I was born in Berlin, but my family moved to China when I was about eight or nine months old. My first 10 years were spent in Shanghai where my father had a quite successful retail business. Looking back, the experience of growing up in such an exotic location was amazing. The culture was just incredible. In the evenings my father sketched a little bit…and I sketched alongside him. My mother bought me some crayons. I remember that one of the walls in our home was a beautiful light each color and I was eager to put my mark on it. At first my mother told me not to draw on the wall until my father said it was okay. When, to my great surprise, he okayed it, my mother smiled and said, ‘it’s okay, sweetie, go ahead”. So, from the beginning they were both very encouraging of my freedom of expression.
While living in Shanghai we took a vacation to Tibet for the summer. We stayed at a beautiful British hotel that my parents had heard about and were eager to visit. Very near the hotel was a Buddhist monastery and every time I passed by they were sitting quietly in meditation. I had no idea what meditation was and one day I asked my mother just why the monks were sitting so still. She did her best to explain it to me and finally the light went on and I understood.
I was out of art school a short time when a friend of mine introduced me to someone from the Van Heusen Company. The guy asked if he could take some of my designs and put them on shirts. I couldn’t conceive of that because I’m a painter who works on canvas and the idea of putting my art on a piece of clothing was foreign to me. But, I agreed and we did it, and before long a licensing agent came to see me. Within a year I had the 72 licensing deals. And they made $2.6 billion dollars! As for me, I made about $200 million from the retail sales.
Many years later in Paris, I met an Indian yogi named Swami Satchidananda, and I brought him to America. I was blown away by his wisdom and his charm and how well he articulated inner peace. I had never heard those words before—inner peace—and the experience of quiet and meditation just felt nice to me. In time I opened 52 yoga centers in his name all around the country. I was maybe 20 years old at the time and I invited friends up and friends brought friends, people like The Rascals and Carole King…a whole bunch of people came. I had a gigantic living room and I set up a chair for the swami and about 60 folding chairs for the guests. He gave many, many lectures and the room always filled up. I eventually rented a place for him to live on West End Avenue. It also had a very big living room. He gave classes and I hired someone to watch the doors and check people in and within three or four weeks it was standing room only, so we found a bigger place on 78th Street.
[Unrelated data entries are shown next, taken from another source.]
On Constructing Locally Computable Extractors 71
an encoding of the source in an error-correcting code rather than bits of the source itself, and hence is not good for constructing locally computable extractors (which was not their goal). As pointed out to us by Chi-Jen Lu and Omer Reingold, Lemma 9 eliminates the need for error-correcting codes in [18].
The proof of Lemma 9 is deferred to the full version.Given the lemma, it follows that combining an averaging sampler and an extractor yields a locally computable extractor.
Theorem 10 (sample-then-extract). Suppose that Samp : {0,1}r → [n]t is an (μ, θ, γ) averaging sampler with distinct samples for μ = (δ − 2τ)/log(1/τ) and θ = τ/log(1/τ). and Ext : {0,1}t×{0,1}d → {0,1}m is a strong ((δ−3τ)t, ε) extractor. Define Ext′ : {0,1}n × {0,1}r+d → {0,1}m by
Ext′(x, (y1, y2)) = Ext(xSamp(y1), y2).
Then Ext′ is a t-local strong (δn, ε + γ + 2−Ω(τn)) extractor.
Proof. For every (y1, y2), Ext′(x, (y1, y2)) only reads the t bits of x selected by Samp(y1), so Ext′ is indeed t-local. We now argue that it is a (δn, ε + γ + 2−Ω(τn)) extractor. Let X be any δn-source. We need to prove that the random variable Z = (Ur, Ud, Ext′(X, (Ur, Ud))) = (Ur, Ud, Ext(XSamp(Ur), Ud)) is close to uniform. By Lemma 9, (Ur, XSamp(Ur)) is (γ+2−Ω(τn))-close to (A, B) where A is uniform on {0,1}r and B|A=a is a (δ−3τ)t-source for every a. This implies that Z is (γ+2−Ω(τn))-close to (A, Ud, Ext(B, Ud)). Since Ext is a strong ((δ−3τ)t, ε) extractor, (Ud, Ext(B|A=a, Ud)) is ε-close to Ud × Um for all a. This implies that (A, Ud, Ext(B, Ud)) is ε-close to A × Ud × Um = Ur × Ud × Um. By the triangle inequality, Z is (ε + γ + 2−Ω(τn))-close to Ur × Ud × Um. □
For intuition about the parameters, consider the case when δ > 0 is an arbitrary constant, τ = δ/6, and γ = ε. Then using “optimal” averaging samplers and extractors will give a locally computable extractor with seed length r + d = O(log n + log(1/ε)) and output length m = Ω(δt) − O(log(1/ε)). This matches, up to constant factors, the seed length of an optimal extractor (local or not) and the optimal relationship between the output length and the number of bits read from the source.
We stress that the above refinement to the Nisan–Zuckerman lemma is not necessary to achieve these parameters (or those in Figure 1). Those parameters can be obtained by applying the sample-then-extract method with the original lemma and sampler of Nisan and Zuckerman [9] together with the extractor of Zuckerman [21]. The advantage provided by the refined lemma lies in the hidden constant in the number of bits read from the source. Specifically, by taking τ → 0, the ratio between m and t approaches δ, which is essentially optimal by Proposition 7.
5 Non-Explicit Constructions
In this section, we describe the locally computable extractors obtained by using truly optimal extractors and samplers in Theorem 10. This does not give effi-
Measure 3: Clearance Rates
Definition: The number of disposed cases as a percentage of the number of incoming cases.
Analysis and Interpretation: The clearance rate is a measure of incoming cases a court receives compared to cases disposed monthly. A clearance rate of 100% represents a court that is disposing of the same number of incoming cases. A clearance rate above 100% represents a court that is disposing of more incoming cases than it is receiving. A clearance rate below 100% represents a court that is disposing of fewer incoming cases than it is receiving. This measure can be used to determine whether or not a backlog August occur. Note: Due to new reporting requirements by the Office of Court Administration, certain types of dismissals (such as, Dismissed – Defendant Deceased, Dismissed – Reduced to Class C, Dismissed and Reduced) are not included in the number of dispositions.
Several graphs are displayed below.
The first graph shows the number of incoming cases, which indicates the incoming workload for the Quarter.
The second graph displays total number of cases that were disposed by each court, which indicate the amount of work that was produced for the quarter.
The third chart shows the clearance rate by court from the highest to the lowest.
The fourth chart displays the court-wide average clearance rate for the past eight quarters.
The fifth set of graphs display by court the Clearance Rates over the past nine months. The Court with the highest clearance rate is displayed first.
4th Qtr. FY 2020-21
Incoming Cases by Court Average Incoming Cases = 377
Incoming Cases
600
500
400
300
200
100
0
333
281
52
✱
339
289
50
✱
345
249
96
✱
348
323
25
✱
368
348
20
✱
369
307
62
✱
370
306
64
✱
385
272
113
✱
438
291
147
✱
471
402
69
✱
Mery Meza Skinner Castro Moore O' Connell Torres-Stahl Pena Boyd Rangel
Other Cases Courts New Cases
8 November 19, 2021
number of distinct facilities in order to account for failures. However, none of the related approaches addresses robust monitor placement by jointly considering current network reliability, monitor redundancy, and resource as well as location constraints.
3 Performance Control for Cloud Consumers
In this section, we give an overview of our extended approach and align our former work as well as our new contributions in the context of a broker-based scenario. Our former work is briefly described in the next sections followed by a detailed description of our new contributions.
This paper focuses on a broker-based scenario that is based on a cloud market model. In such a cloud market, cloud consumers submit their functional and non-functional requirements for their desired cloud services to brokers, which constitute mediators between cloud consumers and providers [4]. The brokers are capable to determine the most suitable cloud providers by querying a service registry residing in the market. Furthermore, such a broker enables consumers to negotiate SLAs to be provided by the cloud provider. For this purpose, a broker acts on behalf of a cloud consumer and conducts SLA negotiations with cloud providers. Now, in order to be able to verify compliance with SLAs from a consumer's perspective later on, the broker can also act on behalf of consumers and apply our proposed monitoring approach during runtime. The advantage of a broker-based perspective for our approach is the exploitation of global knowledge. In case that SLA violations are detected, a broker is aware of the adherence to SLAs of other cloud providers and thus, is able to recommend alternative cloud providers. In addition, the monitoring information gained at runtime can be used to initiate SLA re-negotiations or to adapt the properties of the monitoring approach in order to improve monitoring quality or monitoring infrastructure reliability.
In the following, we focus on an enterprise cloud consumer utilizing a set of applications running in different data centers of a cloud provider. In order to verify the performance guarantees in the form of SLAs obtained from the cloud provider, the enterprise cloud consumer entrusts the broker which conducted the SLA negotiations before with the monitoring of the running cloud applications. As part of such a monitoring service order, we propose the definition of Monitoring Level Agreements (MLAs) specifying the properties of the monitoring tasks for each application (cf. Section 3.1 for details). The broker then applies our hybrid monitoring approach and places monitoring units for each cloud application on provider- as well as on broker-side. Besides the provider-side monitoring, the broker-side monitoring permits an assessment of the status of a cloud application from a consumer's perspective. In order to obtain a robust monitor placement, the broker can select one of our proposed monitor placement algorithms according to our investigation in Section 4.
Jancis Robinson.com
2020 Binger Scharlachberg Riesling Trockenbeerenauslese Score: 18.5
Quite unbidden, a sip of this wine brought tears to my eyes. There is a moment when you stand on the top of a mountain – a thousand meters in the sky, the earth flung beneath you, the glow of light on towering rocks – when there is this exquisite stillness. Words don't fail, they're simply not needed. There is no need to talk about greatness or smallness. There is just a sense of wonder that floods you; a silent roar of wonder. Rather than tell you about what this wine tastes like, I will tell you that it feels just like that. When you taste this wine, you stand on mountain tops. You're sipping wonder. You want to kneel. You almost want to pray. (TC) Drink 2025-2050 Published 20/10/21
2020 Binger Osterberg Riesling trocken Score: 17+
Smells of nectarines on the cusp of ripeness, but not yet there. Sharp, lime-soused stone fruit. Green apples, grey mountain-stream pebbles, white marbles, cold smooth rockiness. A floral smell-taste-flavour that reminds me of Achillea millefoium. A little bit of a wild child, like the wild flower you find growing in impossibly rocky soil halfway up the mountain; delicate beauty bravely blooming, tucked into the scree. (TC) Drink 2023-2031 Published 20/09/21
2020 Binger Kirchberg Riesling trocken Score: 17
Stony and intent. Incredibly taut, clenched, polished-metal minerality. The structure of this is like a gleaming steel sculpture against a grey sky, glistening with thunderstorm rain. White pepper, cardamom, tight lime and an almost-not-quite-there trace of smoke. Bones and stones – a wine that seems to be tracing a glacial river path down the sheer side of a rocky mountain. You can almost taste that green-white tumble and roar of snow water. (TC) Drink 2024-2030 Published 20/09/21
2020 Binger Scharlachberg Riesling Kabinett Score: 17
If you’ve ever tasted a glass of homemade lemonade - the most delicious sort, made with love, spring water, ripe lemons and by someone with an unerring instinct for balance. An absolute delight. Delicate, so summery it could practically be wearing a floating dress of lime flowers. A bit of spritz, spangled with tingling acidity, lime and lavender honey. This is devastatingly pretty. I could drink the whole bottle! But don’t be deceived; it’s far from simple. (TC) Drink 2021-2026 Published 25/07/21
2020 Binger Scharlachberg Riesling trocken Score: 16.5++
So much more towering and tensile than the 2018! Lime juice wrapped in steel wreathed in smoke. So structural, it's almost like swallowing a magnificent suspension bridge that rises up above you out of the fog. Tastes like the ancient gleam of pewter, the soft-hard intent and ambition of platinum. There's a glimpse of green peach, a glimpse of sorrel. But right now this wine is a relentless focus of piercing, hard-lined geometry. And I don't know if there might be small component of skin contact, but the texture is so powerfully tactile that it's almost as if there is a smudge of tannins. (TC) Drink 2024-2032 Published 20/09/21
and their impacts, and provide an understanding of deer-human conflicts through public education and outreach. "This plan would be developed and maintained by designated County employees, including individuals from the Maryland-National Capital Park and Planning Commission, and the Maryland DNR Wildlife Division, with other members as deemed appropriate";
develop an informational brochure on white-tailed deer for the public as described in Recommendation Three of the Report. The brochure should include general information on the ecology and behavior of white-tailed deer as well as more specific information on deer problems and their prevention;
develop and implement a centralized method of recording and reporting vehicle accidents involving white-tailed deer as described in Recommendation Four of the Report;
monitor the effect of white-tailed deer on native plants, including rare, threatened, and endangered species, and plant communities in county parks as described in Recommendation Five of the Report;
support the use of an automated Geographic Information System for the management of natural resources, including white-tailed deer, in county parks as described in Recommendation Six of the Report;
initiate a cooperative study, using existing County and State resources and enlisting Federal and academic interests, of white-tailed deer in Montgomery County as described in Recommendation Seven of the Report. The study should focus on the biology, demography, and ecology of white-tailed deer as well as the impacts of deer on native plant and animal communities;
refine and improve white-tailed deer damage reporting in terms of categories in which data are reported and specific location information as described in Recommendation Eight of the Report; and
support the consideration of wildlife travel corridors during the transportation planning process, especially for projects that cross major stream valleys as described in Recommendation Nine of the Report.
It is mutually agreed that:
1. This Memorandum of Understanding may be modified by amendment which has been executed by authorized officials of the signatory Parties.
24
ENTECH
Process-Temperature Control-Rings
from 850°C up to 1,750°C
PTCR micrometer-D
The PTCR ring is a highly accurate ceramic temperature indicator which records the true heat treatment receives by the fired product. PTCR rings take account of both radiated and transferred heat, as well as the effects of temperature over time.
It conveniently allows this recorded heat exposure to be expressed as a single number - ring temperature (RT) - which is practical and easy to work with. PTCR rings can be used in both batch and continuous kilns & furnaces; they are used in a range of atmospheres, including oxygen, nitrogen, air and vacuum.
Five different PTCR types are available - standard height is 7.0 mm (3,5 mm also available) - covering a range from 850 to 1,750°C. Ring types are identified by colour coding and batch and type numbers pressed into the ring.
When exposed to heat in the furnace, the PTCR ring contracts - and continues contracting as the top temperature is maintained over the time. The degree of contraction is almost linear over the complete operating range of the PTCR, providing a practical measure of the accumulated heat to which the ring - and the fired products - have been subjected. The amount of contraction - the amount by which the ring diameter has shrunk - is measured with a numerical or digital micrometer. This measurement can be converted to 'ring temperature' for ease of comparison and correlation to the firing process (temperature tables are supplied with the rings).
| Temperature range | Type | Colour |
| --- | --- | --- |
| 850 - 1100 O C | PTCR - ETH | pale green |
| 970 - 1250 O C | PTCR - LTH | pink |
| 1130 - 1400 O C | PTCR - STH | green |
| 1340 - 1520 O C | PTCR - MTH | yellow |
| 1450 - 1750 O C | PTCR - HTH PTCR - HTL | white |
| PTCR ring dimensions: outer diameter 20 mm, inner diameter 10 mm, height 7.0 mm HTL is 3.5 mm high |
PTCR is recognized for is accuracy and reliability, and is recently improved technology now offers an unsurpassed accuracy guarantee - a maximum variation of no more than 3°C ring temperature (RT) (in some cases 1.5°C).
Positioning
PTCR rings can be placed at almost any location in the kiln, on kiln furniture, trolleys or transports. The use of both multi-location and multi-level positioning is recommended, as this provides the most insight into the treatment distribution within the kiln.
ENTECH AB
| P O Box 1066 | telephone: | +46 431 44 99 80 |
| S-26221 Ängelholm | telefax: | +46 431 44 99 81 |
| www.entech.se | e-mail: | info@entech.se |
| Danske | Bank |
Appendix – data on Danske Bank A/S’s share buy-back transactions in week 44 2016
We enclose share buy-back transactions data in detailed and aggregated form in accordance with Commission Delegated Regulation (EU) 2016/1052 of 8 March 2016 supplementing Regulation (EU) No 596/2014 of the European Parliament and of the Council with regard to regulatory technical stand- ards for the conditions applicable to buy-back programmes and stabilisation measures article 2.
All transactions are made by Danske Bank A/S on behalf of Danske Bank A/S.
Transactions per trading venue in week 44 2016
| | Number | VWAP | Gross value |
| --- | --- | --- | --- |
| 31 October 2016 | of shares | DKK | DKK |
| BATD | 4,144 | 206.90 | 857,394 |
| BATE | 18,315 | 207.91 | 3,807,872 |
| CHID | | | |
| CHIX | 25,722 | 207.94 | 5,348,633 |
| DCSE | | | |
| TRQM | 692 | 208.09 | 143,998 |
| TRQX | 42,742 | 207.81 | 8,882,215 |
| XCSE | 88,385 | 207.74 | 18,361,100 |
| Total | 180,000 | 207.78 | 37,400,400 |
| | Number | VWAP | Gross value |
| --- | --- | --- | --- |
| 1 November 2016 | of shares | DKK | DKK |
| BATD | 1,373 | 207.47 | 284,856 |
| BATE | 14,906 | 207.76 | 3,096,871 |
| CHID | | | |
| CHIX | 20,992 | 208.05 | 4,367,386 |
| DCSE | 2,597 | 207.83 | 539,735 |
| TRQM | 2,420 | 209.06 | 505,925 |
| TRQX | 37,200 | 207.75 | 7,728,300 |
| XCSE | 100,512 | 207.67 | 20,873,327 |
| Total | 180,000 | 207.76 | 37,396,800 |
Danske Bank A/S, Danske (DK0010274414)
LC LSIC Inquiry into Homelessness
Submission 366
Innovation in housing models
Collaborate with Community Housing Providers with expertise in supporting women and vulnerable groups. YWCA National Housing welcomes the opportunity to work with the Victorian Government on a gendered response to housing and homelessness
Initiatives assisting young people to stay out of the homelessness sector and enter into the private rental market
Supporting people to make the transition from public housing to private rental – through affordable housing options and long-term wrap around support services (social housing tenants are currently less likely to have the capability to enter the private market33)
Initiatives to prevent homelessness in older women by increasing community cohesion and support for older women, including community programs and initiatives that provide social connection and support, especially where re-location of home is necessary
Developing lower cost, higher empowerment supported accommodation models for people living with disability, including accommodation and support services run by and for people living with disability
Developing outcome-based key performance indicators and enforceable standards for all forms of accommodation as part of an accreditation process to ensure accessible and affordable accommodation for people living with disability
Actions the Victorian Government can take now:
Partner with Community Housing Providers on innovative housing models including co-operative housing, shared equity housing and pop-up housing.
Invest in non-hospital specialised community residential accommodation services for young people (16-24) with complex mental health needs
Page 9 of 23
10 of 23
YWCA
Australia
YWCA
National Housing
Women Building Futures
I bought that for him, because I was making a lot of money with the licensing deals I had at the time. After that I bought an even bigger building on 13th Street. The swami lived there and gave classes. Over the years I opened a total of 52 centers for the swami. For me, this was my greatest accomplishment; more so than my art career and my success as an artist with works in museums around the world. It brought spirituality to me and it was unbelievable. To know that inner peace…how to tune out all the craziness. Sadly, he died a few years ago. He was 91 years old. Yoga became as big a career as my art. And that was the biggest thing in my life: To bring yoga into America and bring America into yoga. A few years later I got a call from George Harrison, who was an acquaintance of mine at the time and he told me that they (the Beatles) had also met a swami and his name was Maharishi Mahesh Yogi.
I knew the Beach Boys and the Beatles very well. John Lennon and I were best friends. We used to hang out a lot. I knew Yoko as well. But I knew them separately at first. I knew Yoko before John knew her. Later, I would visit them every second or third day at the Dakota and many times the three of us would go across the street to Central Park and we would walk and talk together.
I hung with Jimmy Hendrix for two years before he got well known. I met him in a café that Albert Grossman owned north of Woodstock. Grossman was a business guy who became Bob Dylan’s and Carole King’s manager. He offered music in his café. One day, I’m sitting in the café drawing and a guy sitting next to me leans over and says ‘Hey man, this is really cool, are you an artist?” We start talking and I ask him what he does. He says, ‘I sing and play guitar’. I got to know him pretty well. He was the first black kid I had ever met…tall…and we walked around and he took me to his place, which was in Woodstock. He picked up his guitar and started to play and I was blown away. Jimmy Hendrix, can you imagine? Jimmy Hendrix. And he sang for me. Two years before he put out his first album. I met Carole King in the same way—and the Rolling Stones.